We next turn to the real world scenario to apply sparseSEM to the yeast GRN dataset analysis. While the above simulated network has 30 nodes, the yeast GRN has 3380 nodes, which increases computation time significantly. Roughly the computation time for the yeast GRN is about 30 min with elasticNetSEM, and 1.5 hour with enSEM_stability_selection running on an Intel i5 CPU.

rm(list = ls())
library(sparseSEM)
data(yeast)
output = elasticNetSEM(Y, X, verbose = 1)
# STS
STS = enSEM_stability_selection(Y,X,verbose = -1)

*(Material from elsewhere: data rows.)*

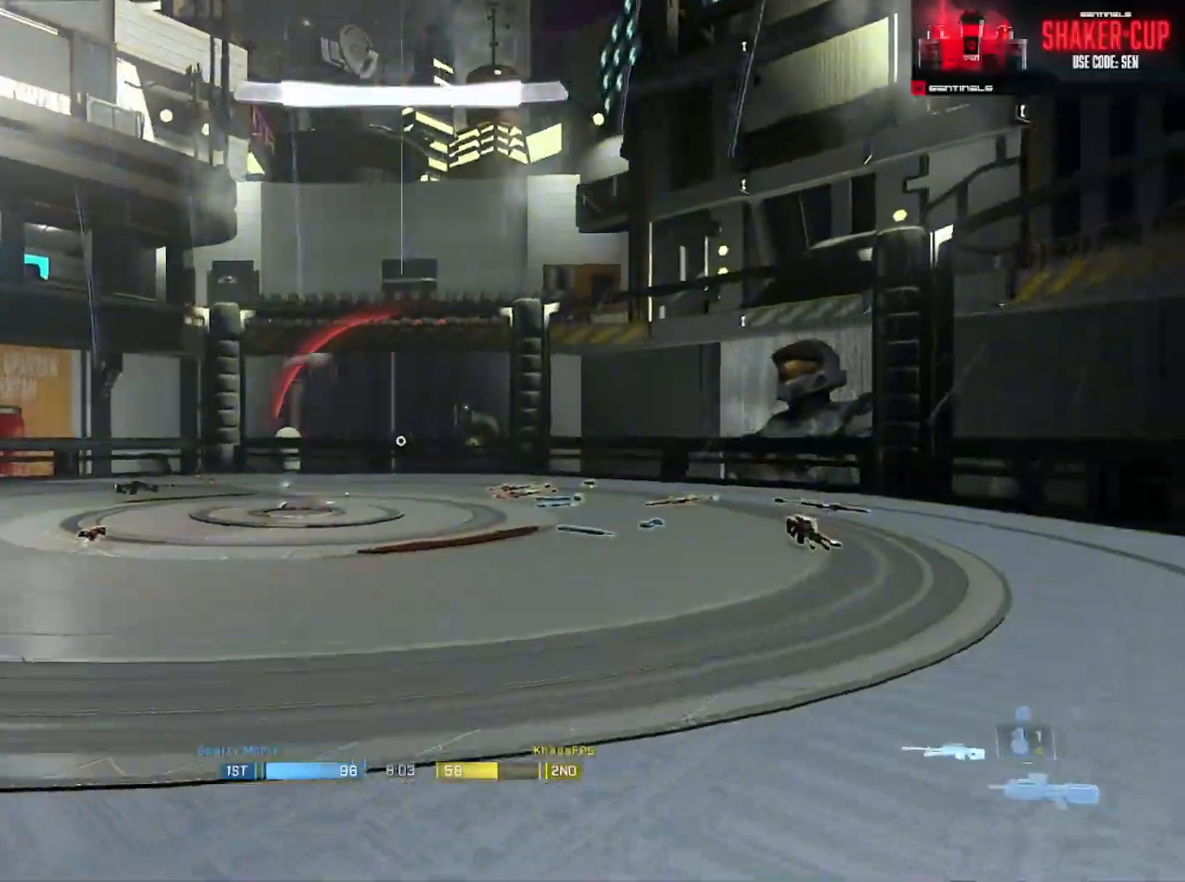
{"buttons": [], "left_stick": "center", "right_stick": "center", "events": [[33, "left_stick", "down"], [200, "left_stick", "up"], [317, "left_stick", "right"], [417, "right_stick", "center"], [434, "left_stick", "center"]]}
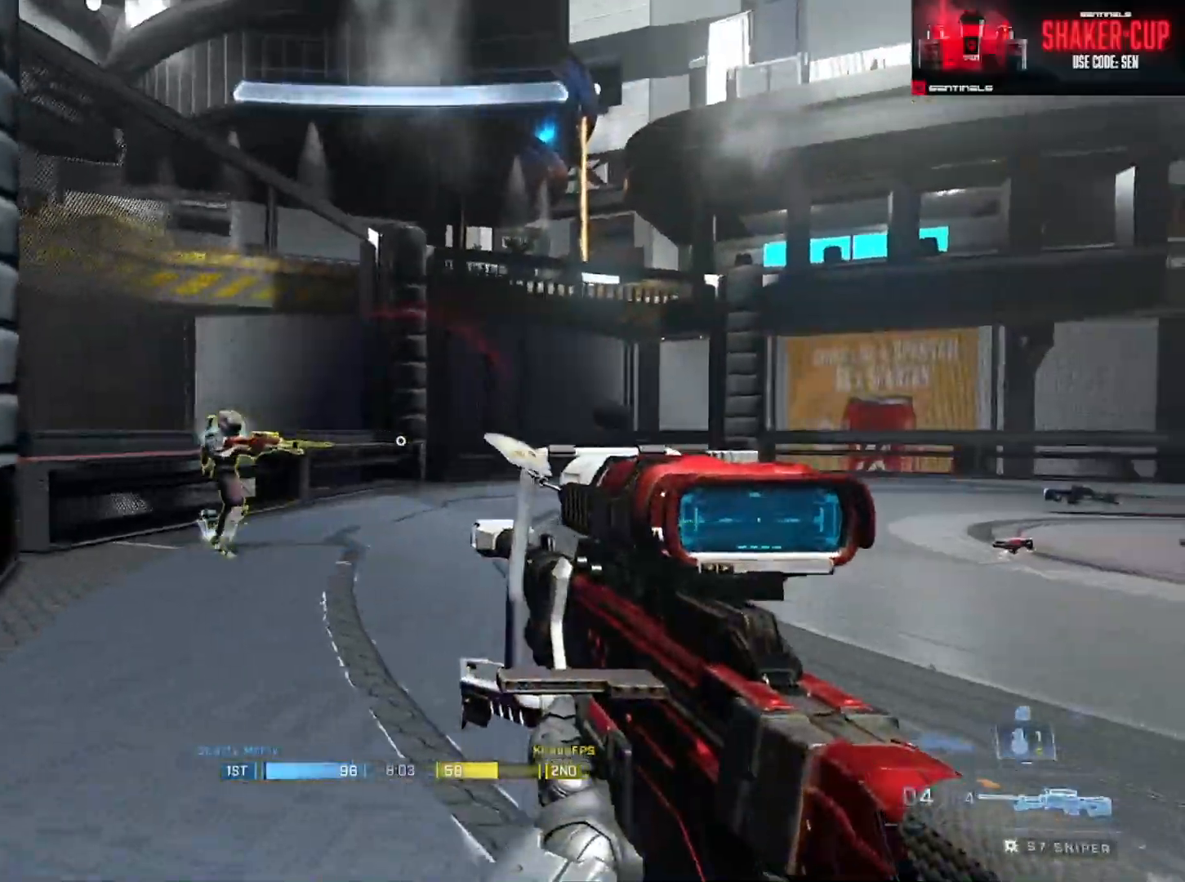
{"buttons": [], "left_stick": "right", "right_stick": "up-left", "events": [[33, "right_stick", "left"], [166, "Y", "down"], [183, "R2", "down"], [200, "right_stick", "up-left"], [216, "left_stick", "right"], [266, "Y", "up"], [300, "R2", "up"], [317, "right_stick", "center"], [383, "right_stick", "up-left"], [400, "Y", "down"], [483, "Y", "up"]]}
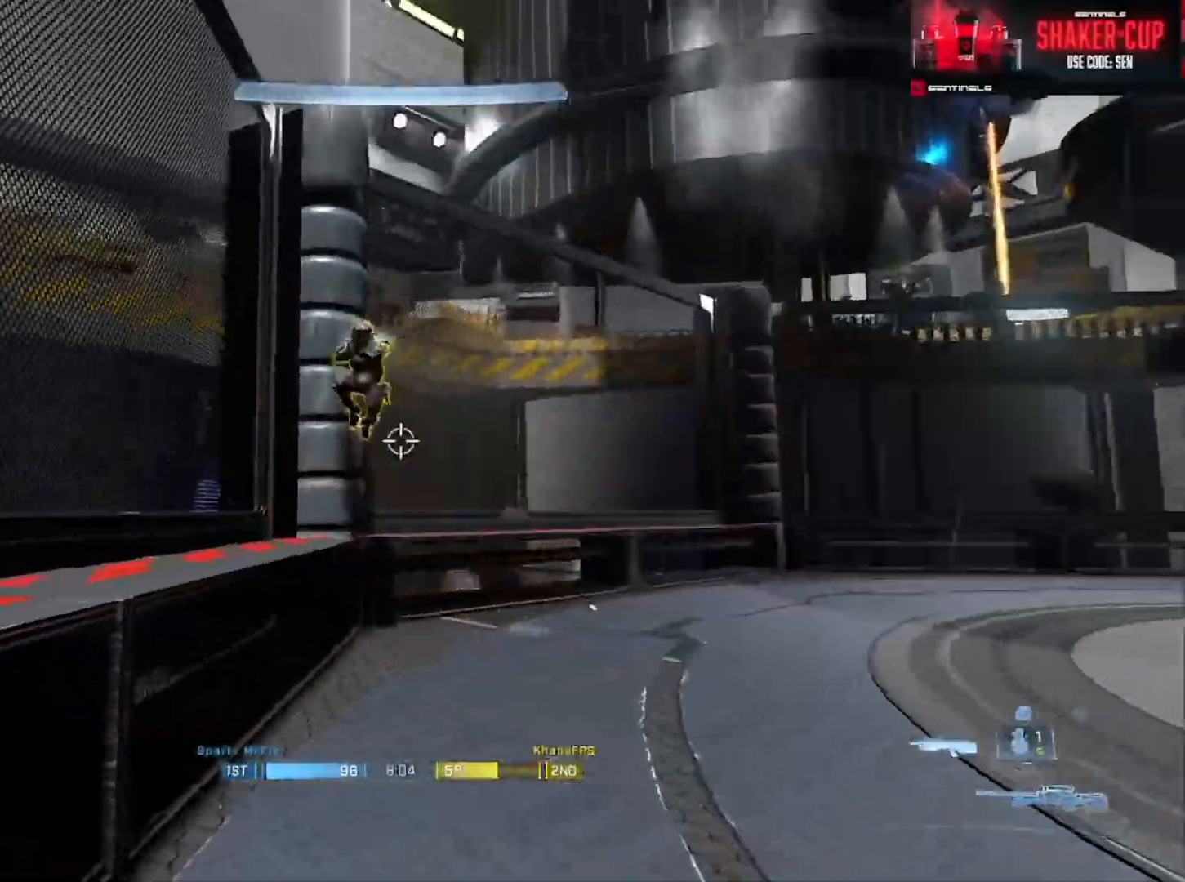
{"buttons": [], "left_stick": "up-left", "right_stick": "left", "events": [[100, "right_stick", "down-right"], [133, "left_stick", "up-right"], [200, "right_stick", "down"], [250, "left_stick", "up"], [334, "right_stick", "center"], [417, "right_stick", "left"], [467, "left_stick", "up-left"]]}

For even larger network, a parallel computation version of sparseSEM is also available at sparseSEM GitHub Repo.

References

Huang, A. (2014). “Sparse model learning for inferring genotype and phenotype associations.” Ph.D Dissertation Chapter 7. University of Miami(1186).
Brem RB, Yvert G, Clinton R, Kruglyak L: Genetic dissection of transcriptional regulation in budding yeast. Science 2002 296:752-755
Kellis M, Patterson N, Endrizzi M, Birren B, Lander ES: Sequencing and comparison of yeast species to identify genes and regulatory elements. Nature 2003, 423 : 241 − 254
Brem RB, Kruglyak L: The landscape of genetic complexity across 5,700 gene expression traits in yeast. Proceedings of the National Academy of Sciences of the United States of America 2005, 102:1572-1577
Meinshausen, N. and Buhlmann, P., 2010. Stability selection. Journal of the Royal Statistical Society: Series B (Statistical Methodology), 72(4), pp.417-473.
Shah, R.D. and Samworth, R.J., 2013. Variable selection with error control: another look at stability selection. Journal of the Royal Statistical Society: Series B (Statistical Methodology), 75(1), pp.55-80.